[EXERCISE]: Format the lines below as a numbered list, omitting any blank lines. Exclude the pictures from the output.

Data extracted from a collection
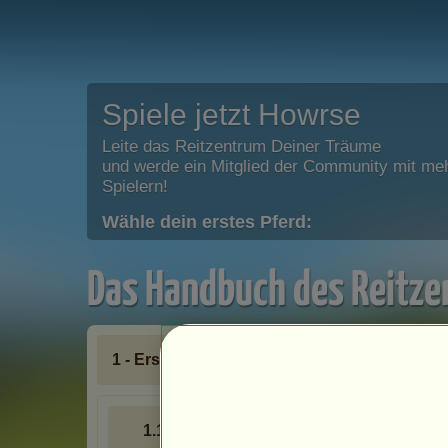
Spiele jetzt Howrse
Leite das Reitzentrum Deiner Träume
und werde ein Mitglied der Community mit meh
Spielern!
Wähle dein erstes Pferd:
Das Handbuch des Reitz
1 - Erstellen und verwalten
1.1 - Allgemeines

[WRITTEN SOLUTION]:
1. Spiele jetzt Howrse
2. Leite das Reitzentrum Deiner Träume
3. und werde ein Mitglied der Community mit meh
4. Spielern!
5. Wähle dein erstes Pferd:
6. Das Handbuch des Reitz
7. 1 - Erstellen und verwalten
8. 1.1 - Allgemeines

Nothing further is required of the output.